他去棋院,那石不禹自然得让出掌院之位。
石不禹那倔脾气, 若是罢了他掌院之位,他定然没脸出任学官, 定会告老还乡了。
大家共事多年,同僚一场, 扈秀芹也不忍心让他这么唏嘘地离开凌音书院。
南宫琰道:“为何要撤他掌院之职?你也说了, 他并无错处, 这棋院掌院自然还是他胜任。本世子只出任棋院学官即可。”
扈秀芹更慌了,“世子, 您、您也知道, 不管学官在朝中官职大小, 在学术界地位如何,只要在凌音书院出任学官,就得听从院士和掌院的安排。这是高祖立下的规矩。您贵为棋神, 却要听从棋王的安排, 即便您不在意受制于人, 臣妇也替您觉得委屈。”
她堆着笑,继续道:“可您到书法院就不一样了。书法院掌院之位一直空缺,世子到任书法院, 这掌院之位就是您的!六院掌院互不干涉,我们礼院也只是偶尔过问各院戒律,而各院庶务,臣妇的礼院也无权过问。世子即便做了书法院掌院,也是可以去棋院指点学生们的。石棋王依旧要尊敬您这位棋神,这样岂非两全其美?”
南宫琰道:“本世子记得,高祖也曾立下规矩,出任掌院,至少得任职三年吧?”
扈秀芹笑道:“世子果然学贯古今,熟读律法,正如世子所言。”
南宫琰眉峰一挑,“那本世子就更不能出任书法院掌院了。本世子答应院士,只为凌音书院闺秀们授课一年。都察院公务繁忙,明年,本世子未必能抽出空来授课。”
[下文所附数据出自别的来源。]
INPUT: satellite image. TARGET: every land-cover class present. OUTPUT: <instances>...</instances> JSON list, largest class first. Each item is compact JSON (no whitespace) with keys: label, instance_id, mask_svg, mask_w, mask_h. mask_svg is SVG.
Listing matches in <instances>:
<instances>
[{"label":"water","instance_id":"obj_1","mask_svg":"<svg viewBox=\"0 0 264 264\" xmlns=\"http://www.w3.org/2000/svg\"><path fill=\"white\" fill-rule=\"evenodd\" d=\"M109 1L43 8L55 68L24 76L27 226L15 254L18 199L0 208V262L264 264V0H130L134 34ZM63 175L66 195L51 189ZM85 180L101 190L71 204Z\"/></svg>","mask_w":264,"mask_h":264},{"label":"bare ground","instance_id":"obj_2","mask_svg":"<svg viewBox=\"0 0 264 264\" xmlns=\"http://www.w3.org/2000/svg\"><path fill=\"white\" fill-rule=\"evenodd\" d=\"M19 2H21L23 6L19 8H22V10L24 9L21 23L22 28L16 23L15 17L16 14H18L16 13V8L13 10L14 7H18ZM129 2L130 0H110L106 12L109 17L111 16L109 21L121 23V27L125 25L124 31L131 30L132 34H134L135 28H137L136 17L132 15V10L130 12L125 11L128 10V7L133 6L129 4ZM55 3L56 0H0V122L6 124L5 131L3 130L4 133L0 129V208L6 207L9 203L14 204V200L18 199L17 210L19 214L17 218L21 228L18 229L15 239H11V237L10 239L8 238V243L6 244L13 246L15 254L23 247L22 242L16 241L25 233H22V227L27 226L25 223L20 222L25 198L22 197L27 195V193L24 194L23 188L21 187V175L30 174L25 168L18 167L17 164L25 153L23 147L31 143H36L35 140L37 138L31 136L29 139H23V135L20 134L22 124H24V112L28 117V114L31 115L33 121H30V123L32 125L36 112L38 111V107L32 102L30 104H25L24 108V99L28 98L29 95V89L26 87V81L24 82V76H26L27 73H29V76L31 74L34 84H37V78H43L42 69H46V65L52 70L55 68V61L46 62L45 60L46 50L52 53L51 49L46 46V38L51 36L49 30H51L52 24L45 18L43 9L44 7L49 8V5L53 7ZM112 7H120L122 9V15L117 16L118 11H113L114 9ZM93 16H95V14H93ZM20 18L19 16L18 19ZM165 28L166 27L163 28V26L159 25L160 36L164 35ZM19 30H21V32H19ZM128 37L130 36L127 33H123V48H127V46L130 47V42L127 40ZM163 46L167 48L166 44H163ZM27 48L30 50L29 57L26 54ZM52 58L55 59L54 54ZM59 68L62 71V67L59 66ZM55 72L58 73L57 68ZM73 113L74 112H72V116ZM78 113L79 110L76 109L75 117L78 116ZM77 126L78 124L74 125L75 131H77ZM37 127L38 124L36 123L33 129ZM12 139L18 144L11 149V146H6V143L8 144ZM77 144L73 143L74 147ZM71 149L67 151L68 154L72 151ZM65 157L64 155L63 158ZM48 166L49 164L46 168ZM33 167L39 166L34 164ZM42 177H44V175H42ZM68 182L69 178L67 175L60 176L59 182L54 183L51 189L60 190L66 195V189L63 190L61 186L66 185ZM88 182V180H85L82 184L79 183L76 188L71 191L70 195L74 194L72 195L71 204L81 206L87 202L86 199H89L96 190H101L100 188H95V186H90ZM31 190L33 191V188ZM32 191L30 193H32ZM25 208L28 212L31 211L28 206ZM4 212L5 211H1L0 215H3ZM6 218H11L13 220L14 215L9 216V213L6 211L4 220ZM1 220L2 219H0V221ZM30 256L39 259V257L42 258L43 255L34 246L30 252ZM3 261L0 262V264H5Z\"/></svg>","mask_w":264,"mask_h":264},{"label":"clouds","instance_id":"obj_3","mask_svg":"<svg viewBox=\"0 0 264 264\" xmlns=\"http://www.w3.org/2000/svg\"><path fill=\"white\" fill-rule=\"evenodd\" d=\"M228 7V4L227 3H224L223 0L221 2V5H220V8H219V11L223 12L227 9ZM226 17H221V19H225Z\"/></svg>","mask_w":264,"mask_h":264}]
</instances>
等玥儿明年考上玉籍到宫廷做女官,本世子便和她一起回盛京了,谁还继续往麒麟镇跑?我媳妇又不在麒麟镇。
我卿卿爱妃这么可爱,本世子就是来守着媳妇的,不然谁有那闲工夫来凌音书院授课?
想什么呢。
扈秀芹看着南宫琰在棋院学官名册上签好字,心中只能苦笑。
……这下,她的工作量又要增多了。
大家早已收到风声,知道世子今年答应来凌音书院授课。
所有人都认为,南宫琰会去书法院讲学。
他是皇帝御笔朱批的天下书法第一人,而凌音书院唯独书法院并未请到一位当世书法名家授课。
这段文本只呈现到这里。